Born July 29, 1925, on the island of Khios. Greek composer and prominent social and political figure. Member of Greece’s Resistance Movement.
In 1948 and 1949, Theodorakis was imprisoned in a concentration camp on the island of Makronesos. In 1950 he graduated from the Athens Conservatory, where he had studied composition under P. Economidis. From 1953 to 1959 he attended the Paris Conservatory, studying musical analysis with O. Messiaen and conducting with E. Bigot. In 1959 he returned to Greece. Between 1964 and 1967, Theodorakis served in parliament as a member of the Union of the Democratic Left. Imprisoned shortly after the military coup in 1967, he was released in 1968 in response to world public opinion. In 1969, however, he was arrested again and sent to the concentration camp at Oropos, near Athens. In 1970 he was permitted to go to France, where he resumed his musical activities. He returned to Greece in 1974.

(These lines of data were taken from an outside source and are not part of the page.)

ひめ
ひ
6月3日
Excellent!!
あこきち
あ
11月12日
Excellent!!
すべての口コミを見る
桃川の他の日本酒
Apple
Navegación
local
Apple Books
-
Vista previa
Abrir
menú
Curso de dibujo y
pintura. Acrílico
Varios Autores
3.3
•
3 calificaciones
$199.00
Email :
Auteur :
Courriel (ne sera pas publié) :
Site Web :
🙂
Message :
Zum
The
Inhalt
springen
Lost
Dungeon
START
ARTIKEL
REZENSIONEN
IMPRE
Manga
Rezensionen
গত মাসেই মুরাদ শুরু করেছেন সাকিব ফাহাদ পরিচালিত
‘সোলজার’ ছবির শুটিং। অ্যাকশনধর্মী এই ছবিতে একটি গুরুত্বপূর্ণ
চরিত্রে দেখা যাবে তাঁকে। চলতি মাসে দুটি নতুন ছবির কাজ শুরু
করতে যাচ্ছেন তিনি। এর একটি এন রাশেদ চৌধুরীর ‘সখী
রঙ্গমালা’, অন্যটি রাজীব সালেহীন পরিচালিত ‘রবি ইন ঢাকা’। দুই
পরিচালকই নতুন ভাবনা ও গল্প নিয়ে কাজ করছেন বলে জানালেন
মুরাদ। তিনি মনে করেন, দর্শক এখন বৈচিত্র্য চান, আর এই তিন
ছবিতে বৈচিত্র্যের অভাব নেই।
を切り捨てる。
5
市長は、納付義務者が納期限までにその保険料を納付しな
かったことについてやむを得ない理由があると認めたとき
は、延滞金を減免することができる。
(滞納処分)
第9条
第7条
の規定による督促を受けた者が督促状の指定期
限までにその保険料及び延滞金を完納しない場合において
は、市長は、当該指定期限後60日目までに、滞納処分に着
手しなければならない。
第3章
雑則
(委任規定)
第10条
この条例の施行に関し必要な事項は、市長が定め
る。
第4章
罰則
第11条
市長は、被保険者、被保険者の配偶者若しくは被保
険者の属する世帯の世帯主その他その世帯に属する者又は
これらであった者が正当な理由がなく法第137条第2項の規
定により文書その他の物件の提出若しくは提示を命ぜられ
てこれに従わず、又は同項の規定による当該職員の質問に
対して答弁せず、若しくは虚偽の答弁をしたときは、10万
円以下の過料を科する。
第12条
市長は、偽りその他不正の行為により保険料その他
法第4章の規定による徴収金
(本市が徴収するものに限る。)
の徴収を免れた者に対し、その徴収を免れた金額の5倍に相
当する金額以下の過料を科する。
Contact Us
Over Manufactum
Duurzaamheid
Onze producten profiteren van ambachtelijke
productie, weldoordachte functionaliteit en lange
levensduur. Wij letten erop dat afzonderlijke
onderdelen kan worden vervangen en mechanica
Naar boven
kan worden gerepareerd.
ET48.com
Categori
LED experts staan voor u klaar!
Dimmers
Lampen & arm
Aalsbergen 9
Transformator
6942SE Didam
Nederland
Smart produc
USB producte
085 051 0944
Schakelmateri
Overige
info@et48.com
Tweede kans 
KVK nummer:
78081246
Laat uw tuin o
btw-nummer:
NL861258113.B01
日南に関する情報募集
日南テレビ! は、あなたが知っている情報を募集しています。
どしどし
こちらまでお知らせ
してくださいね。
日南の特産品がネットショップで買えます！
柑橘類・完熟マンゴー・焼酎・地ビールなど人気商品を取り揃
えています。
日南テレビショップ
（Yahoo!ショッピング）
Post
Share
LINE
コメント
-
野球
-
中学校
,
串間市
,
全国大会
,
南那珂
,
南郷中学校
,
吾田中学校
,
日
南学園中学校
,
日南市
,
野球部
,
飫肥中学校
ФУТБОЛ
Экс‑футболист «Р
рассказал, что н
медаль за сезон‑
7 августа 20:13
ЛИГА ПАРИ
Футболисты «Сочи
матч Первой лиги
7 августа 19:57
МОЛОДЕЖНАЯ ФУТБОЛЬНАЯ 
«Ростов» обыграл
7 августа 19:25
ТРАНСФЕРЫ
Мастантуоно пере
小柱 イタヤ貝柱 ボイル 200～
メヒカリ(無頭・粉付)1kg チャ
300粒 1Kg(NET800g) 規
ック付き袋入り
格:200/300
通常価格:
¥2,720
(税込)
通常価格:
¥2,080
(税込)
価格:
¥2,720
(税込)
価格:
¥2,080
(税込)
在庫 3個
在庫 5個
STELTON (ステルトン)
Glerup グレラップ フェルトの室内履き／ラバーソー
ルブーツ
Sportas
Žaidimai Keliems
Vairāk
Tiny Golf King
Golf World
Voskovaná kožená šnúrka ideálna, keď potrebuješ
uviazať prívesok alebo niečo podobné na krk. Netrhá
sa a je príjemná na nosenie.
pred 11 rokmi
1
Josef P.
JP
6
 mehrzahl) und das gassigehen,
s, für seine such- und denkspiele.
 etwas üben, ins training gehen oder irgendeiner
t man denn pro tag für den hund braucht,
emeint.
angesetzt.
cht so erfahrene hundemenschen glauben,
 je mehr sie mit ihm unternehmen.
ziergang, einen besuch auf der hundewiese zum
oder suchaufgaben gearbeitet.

Theodorakis has composed symphonies, chamber works, songs, and dances, including several syrtaki dances. Among his works are the musical revue and song cycle The Angels’ Quarter; the ballet scores Orpheus and Eurydice, Antigone, and Les Amants de Teruel; the musical tragedy and song cycle The Ballad of the Dead Brother; and a musical score for Sophocles’ tragedy Oedipus Tyrannus. He has also written music for several films. His vocal compositions include the song cycles Epitaphios, written in memory of those who were killed during the antifascist demonstrations, and Romiossini, as well as the oratorio Axion Esti, a work about the Greek struggle for liberation from fascist occupation. Theodorakis has performed on tour in the USSR.